> _Assigned task_:
Treat the line containing "filtration system that" as the first line of the answer and the last line of the data as its final line, reproducing every line between exactly.

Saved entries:
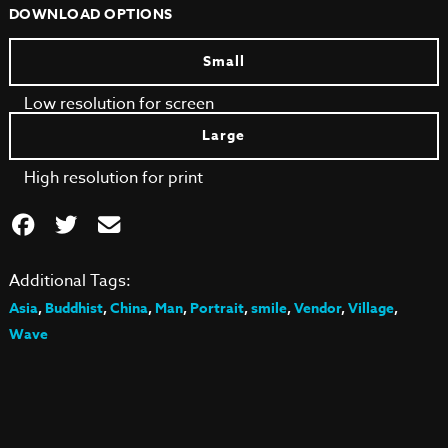
DOWNLOAD OPTIONS
Small
Low resolution for screen
Large
High resolution for print
Additional Tags:
Asia
,
Buddhist
,
China
,
Man
,
Portrait
,
smile
,
Vendor
,
Village
,
Wave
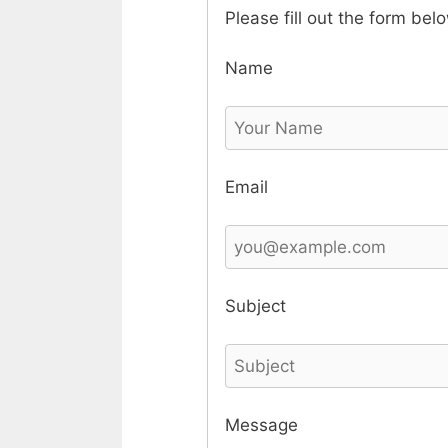
Please fill out the form bel
Name
Email
Subject
Message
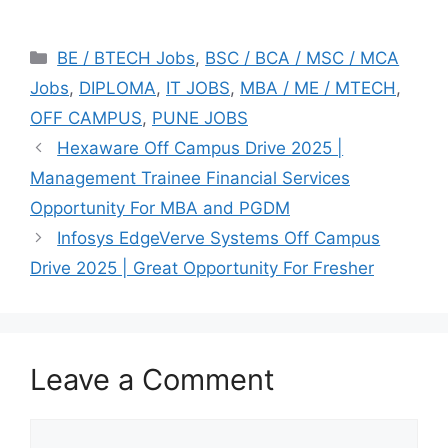
Categories
BE / BTECH Jobs
,
BSC / BCA / MSC / MCA
Jobs
,
DIPLOMA
,
IT JOBS
,
MBA / ME / MTECH
,
OFF CAMPUS
,
PUNE JOBS
Hexaware Off Campus Drive 2025 |
Management Trainee Financial Services
Opportunity For MBA and PGDM
Infosys EdgeVerve Systems Off Campus
Drive 2025 | Great Opportunity For Fresher
Leave a Comment
Comment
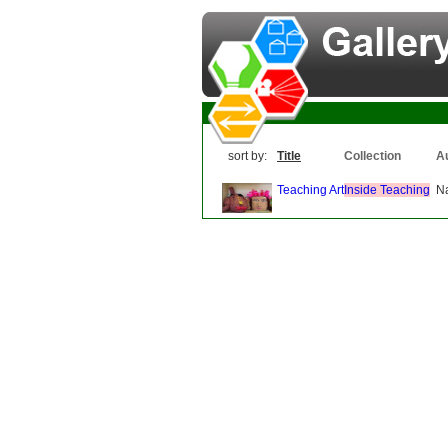
sort by:
Title
Collection
A
Teaching Art
Inside Teaching
N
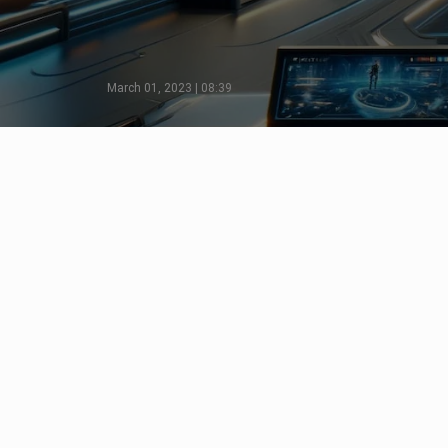
March 01, 2023 | 08:39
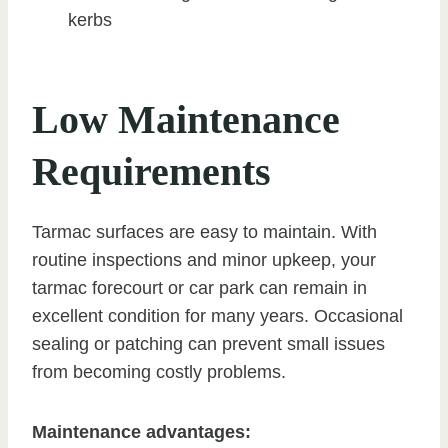
kerbs
Low Maintenance
Requirements
Tarmac surfaces are easy to maintain. With
routine inspections and minor upkeep, your
tarmac forecourt or car park can remain in
excellent condition for many years. Occasional
sealing or patching can prevent small issues
from becoming costly problems.
Maintenance advantages:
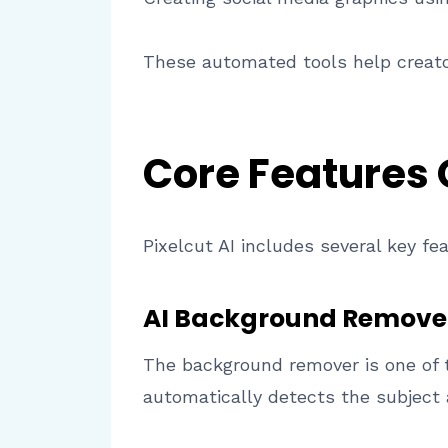
These automated tools help creato
Core Features
Pixelcut AI includes several key fe
AI Background Remove
The background remover is one of 
automatically detects the subject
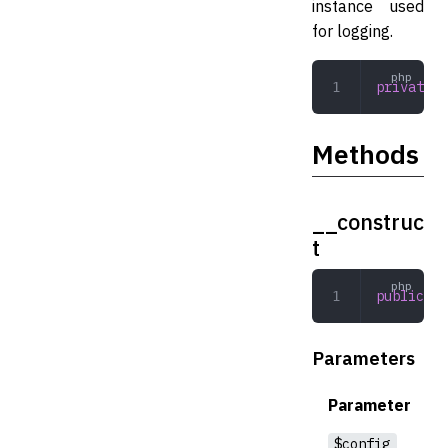
instance used
for logging.
private
 B
Methods
__construc
t
public
 __
Parameters
Parameter
$config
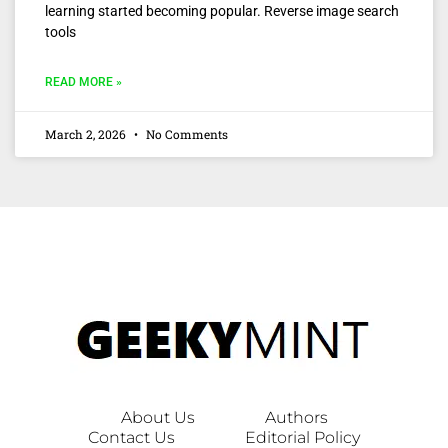
learning started becoming popular. Reverse image search
tools
READ MORE »
March 2, 2026
No Comments
About Us
Authors
Contact Us
Editorial Policy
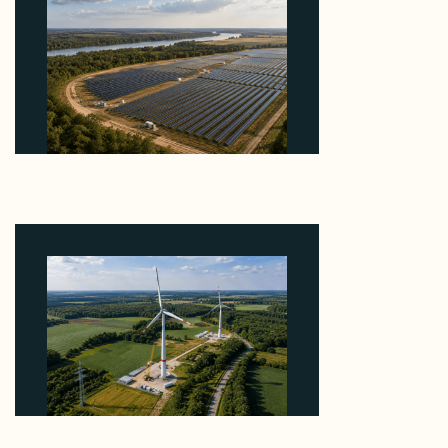
Why Heelstone's Cypress Pointe Deal Lands in the
5 Percent of Texas Solar Outside ERCOT
August 6, 2026
Why PNE Sold Two German Repowering Wind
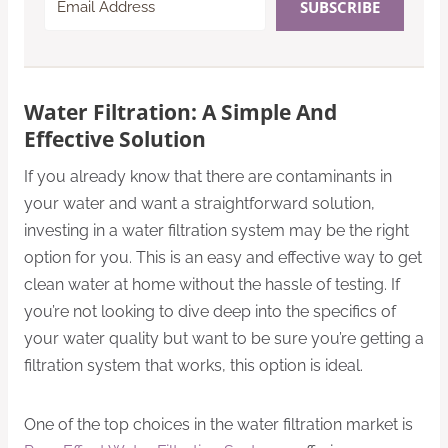
SUBSCRIBE
Water Filtration: A Simple And
Effective Solution
If you already know that there are contaminants in
your water and want a straightforward solution,
investing in a water filtration system may be the right
option for you. This is an easy and effective way to get
clean water at home without the hassle of testing. If
you’re not looking to dive deep into the specifics of
your water quality but want to be sure you’re getting a
filtration system that works, this option is ideal.
One of the top choices in the water filtration market is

> _Answer to this exercise_:
filtration system that works, this option is ideal.
One of the top choices in the water filtration market is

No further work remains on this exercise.